Leaving Stanley on OR 21
The Elk Mountain Resort, with some Sawtooth Mountains in the background
Looking back at the road, mountains, and ridges from a few miles north of the resort
Getting to Lowman took four hours. Well, getting to the higher Lowman, where services, including food and motels, are, took four hours, the 11 more miles to where Loman officially is - where 21 heads south and Banks-Loman starts - took at least another hour. It probably took three hours to cover the remaing 25 miles to Crouch.
The nice downhill
Climbing towards the summit
The summit is at the edge of Boise County
The summit sign
One of the things I learned at Elk Mountain was that there were services at Lowman. As I neared Lowman, I was looking for the Sourdough Lodge. I ate a late, and large, lunch there. I could have stopped for the night since they have rooms, but I had time to get to Garden Valley, so I rode on. Lowman is strange in that the lodge, and a bunch of other stuff, is about ten miles before the town. In between there is only forest, and at the official Lowman there is nothing but the intersection with the Banks-Lowman Rd.
Half a mile into the long downhill
Cruising along the river
Cranking uphill away from the river
The 11 miles to Banks-Lowman road seemed to take a long time. It was hot - something I haven't experienced for long time - and windy and there were lots of NFS camps along the way. The most popular one had a neat waterfall where people were cooling off. I bet that water was cold! I stopped several times in the shade of trees on the other side of the road to cool off.
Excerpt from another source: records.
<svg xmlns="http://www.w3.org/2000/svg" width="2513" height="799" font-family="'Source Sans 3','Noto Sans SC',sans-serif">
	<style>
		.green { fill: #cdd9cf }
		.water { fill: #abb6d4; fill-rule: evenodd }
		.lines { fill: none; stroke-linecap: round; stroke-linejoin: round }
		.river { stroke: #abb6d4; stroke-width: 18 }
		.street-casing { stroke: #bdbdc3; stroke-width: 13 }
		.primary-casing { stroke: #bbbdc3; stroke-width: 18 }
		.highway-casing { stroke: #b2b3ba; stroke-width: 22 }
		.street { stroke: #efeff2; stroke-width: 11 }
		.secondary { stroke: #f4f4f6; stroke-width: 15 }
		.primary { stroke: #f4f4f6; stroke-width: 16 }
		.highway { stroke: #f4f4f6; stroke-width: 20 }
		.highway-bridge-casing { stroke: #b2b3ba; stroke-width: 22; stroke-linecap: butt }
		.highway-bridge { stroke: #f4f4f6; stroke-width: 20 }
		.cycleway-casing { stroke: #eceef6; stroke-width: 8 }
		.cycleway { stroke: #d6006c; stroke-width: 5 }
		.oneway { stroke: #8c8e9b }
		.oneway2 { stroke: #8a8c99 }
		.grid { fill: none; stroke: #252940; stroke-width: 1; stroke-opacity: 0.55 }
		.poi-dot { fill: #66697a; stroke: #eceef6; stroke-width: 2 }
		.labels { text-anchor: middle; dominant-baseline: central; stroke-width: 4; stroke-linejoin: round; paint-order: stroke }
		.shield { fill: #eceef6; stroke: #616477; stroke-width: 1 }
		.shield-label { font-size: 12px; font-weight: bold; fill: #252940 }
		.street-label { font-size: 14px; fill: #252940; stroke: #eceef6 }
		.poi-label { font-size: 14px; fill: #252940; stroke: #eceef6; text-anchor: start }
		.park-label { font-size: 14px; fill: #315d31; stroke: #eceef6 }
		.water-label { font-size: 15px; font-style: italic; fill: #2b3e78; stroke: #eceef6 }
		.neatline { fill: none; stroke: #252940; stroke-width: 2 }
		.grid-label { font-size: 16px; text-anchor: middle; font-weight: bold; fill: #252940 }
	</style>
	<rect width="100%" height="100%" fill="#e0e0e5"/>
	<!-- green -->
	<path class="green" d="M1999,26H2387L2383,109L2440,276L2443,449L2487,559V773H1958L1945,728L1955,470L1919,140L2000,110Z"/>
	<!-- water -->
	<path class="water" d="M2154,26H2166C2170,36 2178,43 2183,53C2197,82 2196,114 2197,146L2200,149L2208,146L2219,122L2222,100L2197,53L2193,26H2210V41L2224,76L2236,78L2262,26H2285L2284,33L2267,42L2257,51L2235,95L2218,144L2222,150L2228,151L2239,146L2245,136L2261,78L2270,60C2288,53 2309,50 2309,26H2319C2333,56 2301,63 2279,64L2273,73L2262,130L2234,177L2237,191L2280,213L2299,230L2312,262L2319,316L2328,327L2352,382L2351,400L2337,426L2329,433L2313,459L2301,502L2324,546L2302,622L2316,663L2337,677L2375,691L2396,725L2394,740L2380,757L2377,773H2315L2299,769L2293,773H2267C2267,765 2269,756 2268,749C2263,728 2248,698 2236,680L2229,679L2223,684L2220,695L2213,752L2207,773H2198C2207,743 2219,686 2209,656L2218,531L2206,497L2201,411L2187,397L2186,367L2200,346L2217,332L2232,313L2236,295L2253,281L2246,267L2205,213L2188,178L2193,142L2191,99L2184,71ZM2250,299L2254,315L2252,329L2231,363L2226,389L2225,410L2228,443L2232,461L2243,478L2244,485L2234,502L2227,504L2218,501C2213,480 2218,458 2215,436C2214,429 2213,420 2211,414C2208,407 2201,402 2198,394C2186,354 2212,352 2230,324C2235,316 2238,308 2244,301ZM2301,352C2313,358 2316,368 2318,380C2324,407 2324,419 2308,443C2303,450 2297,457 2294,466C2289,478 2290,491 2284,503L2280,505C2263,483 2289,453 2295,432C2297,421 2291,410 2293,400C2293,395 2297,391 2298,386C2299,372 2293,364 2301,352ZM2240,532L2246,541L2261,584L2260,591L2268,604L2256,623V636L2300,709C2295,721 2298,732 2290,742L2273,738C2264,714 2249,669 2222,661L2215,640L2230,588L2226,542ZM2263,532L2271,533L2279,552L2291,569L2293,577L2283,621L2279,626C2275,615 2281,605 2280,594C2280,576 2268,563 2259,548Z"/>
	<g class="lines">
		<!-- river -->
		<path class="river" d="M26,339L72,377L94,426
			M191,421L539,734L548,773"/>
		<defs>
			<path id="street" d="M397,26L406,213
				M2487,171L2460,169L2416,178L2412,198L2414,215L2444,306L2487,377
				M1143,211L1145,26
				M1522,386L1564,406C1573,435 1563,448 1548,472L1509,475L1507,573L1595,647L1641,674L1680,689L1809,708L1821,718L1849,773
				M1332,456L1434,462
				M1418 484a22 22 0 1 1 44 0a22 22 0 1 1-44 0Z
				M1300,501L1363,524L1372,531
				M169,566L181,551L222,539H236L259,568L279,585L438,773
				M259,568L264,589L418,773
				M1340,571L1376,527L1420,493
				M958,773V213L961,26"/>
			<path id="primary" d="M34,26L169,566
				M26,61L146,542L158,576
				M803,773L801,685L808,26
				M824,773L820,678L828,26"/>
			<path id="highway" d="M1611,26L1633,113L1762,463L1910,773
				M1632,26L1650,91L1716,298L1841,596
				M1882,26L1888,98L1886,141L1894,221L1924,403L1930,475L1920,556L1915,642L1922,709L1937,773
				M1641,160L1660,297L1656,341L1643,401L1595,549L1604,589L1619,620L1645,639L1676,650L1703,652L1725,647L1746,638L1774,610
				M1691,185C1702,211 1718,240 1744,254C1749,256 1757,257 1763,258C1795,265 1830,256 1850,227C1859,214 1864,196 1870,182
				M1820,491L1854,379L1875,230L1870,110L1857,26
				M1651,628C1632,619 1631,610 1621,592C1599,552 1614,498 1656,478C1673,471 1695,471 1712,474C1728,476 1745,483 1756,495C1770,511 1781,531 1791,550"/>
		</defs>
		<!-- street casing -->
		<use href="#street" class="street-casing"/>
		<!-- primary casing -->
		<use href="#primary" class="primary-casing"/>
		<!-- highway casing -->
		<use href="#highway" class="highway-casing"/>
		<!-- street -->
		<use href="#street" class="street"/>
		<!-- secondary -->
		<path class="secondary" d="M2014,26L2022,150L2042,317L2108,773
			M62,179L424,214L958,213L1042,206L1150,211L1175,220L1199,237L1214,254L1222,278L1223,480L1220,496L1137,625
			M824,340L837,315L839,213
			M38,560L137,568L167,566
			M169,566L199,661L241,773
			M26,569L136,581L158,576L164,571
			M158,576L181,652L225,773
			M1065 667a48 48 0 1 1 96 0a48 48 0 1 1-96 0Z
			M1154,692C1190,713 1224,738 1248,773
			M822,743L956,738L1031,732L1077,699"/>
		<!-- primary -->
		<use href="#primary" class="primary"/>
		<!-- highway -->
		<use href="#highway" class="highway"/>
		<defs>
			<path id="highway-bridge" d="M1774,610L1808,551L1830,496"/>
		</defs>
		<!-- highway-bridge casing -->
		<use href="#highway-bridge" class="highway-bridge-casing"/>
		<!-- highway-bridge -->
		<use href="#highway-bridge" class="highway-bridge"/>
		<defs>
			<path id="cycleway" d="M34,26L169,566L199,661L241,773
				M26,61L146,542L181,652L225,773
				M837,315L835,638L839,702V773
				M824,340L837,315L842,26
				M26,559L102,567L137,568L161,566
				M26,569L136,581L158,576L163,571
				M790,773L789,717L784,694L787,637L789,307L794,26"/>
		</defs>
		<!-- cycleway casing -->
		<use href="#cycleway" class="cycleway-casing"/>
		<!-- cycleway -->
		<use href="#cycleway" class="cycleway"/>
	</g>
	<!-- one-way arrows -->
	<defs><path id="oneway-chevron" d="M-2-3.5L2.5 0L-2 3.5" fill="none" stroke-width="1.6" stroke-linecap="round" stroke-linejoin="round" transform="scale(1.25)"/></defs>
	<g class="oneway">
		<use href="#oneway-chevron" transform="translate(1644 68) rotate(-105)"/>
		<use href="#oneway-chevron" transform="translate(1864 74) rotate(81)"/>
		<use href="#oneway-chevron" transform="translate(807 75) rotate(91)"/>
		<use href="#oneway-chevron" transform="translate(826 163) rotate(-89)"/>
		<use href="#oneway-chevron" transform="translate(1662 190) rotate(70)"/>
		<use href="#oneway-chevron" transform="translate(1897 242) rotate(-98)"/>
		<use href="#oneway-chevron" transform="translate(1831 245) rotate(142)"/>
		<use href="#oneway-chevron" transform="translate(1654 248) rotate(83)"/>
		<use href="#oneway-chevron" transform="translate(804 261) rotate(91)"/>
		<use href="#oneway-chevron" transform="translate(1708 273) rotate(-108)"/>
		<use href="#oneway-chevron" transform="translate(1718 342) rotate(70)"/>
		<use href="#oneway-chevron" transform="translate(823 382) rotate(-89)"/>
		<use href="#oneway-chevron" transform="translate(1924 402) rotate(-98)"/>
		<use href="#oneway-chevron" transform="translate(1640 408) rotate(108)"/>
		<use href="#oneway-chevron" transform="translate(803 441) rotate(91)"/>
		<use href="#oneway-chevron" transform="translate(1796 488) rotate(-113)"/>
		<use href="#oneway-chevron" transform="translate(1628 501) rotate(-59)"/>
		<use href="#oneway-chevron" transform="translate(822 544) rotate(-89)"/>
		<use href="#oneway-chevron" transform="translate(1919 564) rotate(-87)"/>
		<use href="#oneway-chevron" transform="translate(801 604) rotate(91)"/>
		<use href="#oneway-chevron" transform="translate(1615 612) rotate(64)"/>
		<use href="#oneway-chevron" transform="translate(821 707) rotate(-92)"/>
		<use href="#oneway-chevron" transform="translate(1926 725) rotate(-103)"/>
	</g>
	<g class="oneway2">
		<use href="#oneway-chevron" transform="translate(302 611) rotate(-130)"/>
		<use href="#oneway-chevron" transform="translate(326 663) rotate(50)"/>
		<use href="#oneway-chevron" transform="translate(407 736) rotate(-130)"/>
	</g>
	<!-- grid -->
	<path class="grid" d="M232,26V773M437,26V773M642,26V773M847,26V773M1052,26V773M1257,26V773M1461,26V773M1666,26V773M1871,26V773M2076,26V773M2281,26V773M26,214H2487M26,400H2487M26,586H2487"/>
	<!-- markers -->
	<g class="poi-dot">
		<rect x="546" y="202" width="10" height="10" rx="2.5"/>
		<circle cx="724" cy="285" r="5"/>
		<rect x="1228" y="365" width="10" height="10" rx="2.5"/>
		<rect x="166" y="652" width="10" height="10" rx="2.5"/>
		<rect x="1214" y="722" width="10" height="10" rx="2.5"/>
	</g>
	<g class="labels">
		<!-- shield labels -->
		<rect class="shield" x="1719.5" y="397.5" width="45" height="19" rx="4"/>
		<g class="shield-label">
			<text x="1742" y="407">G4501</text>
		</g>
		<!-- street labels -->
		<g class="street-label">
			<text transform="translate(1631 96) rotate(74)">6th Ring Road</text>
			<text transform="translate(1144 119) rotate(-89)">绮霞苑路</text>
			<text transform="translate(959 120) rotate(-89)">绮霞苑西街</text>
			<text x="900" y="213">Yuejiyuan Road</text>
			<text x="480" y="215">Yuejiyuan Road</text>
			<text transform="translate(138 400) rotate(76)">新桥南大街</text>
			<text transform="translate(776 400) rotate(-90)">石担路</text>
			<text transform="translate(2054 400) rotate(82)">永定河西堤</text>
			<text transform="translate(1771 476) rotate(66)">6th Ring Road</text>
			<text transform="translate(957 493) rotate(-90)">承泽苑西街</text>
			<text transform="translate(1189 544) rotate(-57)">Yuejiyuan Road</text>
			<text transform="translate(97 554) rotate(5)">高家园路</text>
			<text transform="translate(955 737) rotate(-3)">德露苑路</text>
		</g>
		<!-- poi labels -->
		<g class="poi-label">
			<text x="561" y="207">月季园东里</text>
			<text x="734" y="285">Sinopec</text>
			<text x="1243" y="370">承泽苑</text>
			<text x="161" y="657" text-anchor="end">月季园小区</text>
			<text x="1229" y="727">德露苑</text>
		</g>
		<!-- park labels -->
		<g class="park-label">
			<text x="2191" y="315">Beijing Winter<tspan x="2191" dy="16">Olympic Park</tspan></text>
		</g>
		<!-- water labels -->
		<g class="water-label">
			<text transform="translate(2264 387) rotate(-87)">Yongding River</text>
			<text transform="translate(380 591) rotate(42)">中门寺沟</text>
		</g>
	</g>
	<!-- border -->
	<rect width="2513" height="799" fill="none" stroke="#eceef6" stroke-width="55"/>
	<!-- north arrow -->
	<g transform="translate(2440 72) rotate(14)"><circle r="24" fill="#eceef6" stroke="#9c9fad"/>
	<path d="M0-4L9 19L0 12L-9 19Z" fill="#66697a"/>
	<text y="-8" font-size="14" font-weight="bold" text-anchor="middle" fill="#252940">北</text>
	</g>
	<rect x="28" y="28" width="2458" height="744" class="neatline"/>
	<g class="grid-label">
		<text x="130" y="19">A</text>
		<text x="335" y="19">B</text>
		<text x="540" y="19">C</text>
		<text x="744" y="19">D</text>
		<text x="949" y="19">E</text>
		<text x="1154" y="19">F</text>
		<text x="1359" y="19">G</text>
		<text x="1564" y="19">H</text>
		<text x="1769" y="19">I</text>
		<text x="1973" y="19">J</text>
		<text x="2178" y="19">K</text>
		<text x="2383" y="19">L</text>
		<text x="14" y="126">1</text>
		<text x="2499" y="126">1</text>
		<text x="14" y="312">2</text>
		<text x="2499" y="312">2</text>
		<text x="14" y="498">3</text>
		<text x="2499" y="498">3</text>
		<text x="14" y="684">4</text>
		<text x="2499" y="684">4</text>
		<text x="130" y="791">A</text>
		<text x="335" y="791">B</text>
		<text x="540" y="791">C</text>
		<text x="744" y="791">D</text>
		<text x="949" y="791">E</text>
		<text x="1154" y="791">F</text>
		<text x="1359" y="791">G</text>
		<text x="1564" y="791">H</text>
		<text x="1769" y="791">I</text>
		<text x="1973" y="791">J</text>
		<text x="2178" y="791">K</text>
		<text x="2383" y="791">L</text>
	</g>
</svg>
Cooling off in the shade between Lowman and Lowman
It was good to turn off of 21 at Lowman. I could have kept on 21 and ridden to Idaho City instaed of Garden Vally, but that meant climbing three thousand feet in the hot sun. Banks-Lowman road continued following the river and, although it had a good bit of climbing, was a more interesting ride. The folks at Elk Mountain said it was relatively flat, and, relative to staying on 21, it was.
Looking down on the river after a lot of climbing
And after even more climbing
The mile long, 7%, downhill
Looking back at black - vocanic? - rocks after the 7% downhill
Cruising along the river on my way to Garden Valley
It took a long time to ride the 21 miles from Lowman to Garden Valley, with some long , hot, climbs as the road climbed well above the river in two steps and then came back down in one long fast down hill. The headwind continued, but not as continuously as on 21 since Banks-Lowman was a lot twistier and the canyon walls were a lot steeper.
When I finally (!) reached the Garden Valley Motel, it had no vacancy. I went inside anyway and the very nice young lady there told me that there was a motel in Crouch, a few miles farher down the road. She told me were to rurn to get to Crouch - "just after Danny's bridge" - but she didn't tell me the motel was at the other end of a winding road through Crouch ;-}. Crouch is neat, my cabin is comfortable, and I had a, much needed, 10 hours of good sleep last night. It is better to stay in Crouch than at the Garden Valley motel because there are services - restaurant, coffee shop with wifi, and grocery store - here.